The 35-year-old was released March 1 after being detained on espionage accusations brought by the government of now-ousted President Nicolás Maduro.
“I think we’re still imprisoned until our fellow inmates are freed,” Gallo told The Associated Press.
During nearly 15 months in detention, Gallo said he endured beatings, limited medical care and constant psychological pressure inside Rodeo I.
As acting president since Maduro’s capture by U.S. forces in January, Rodríguez has promised democratic reforms and the Venezuelan government has previously denied reports of abuses in prisons. Critics, however, say hundreds remain jailed for political reasons.
For Gallo, those detentions show Venezuela’s repressive system remains intact.
On Thursday, Gallo met in Buenos Aires with U.S. Ambassador to Argentina Peter Lamelas, who said in a statement that “the Maduro regime in Venezuela used the arbitrary detention of foreign citizens as a tool of political repression.”
This week, National Assembly President Jorge Rodríguez – the interim president’s brother – announced plans to release 300 detainees, some of which rights groups consider politically based.
Detained and accused of terrorism
Gallo was arrested Dec. 8, 2024, while attempting to enter Venezuela to visit his Venezuelan partner, María Alexandra Gómez García, and their son, who was then less than 2 years old.
At an immigration checkpoint, Venezuelan authorities searched his phone and found WhatsApp conversations with his partner about Venezuela’s political and economic situation.
“You’re criticizing my president,” Gallo recalled officers telling him.
He was then transferred to the General Directorate of Military Counterintelligence, where he said he was handcuffed, beaten and kicked during interrogations.
Afterward, he was forced into a truck, where agents continued interrogating him after finding contacts linked to Argentine judicial agencies on his cellphone.
“You are a spy. You work for the government,” he recalled them saying while threatening to throw him from the vehicle, pressing a gun against his head and pointing a Taser at him.
Nearly three weeks after his arrest, then-Venezuelan Attorney General Tarek William Saab accused Gallo of participating in “terrorist actions” against Venezuela.
Surviving confinement
During the nearly 15 months he spent at Rodeo I, Gallo said he had no contact with Argentine officials and no information about whether negotiations for his release were underway.

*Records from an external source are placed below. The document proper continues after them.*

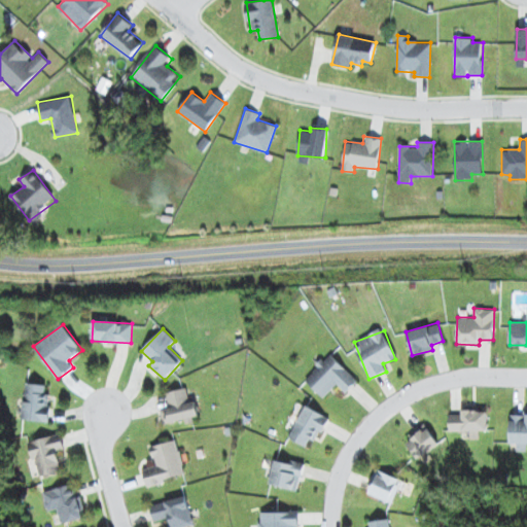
[(346,392),(357,380),(330,353),(305,379),(323,397),(338,384),(346,392)]
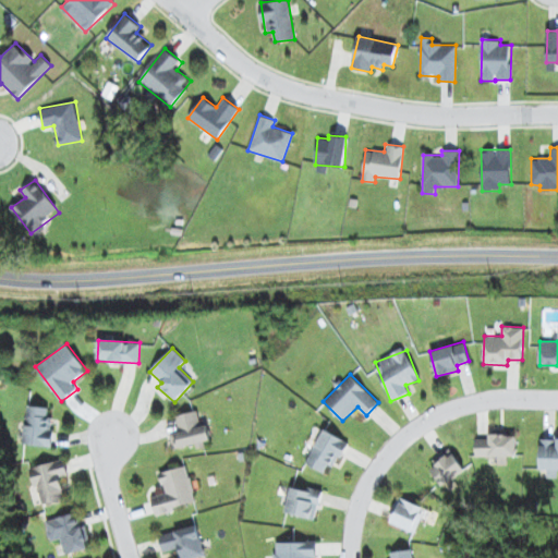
[(49,407),(26,405),(24,445),(52,446),(53,416),(48,416),(49,407)]
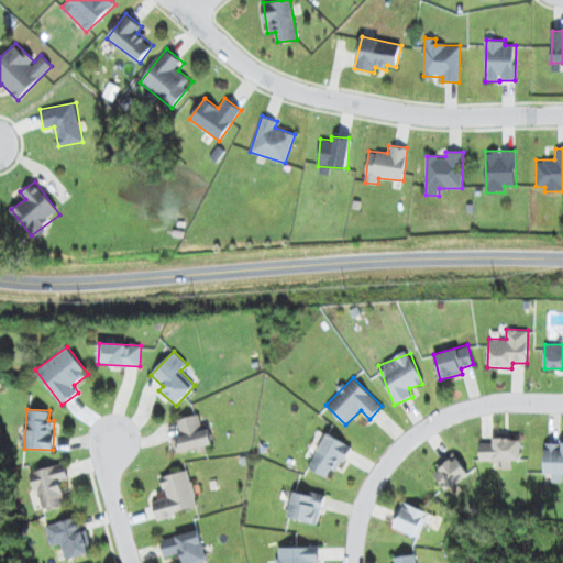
[(212,444),(209,428),(203,429),(200,414),(178,418),(181,434),(176,435),(179,451),(212,444)]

Gallo described harsh conditions inside the prison. Medical care was limited. Detainees had only a few minutes each day to bathe, wash clothes and use the bathroom. Inmates were frequently sprayed with pepper spray.
As a foreigner, he was not allowed to receive visits. The first time he spoke with his wife came after a year in detention and only after he launched a hunger strike.
The memories that still haunt him are of guards beating prisoners in nearby cells.
“I think the greatest torture is seeing something being done to someone else and not being able to do anything,” Gallo said.
He now uses social media to denounce conditions in Venezuelan prisons and advocate for those still detained.
“The person who’s still inside is waiting for the one who got out to do something,” he said.
Gallo still remembers what fellow inmates told him as he left Rodeo I: “Gallo, don’t forget about us.”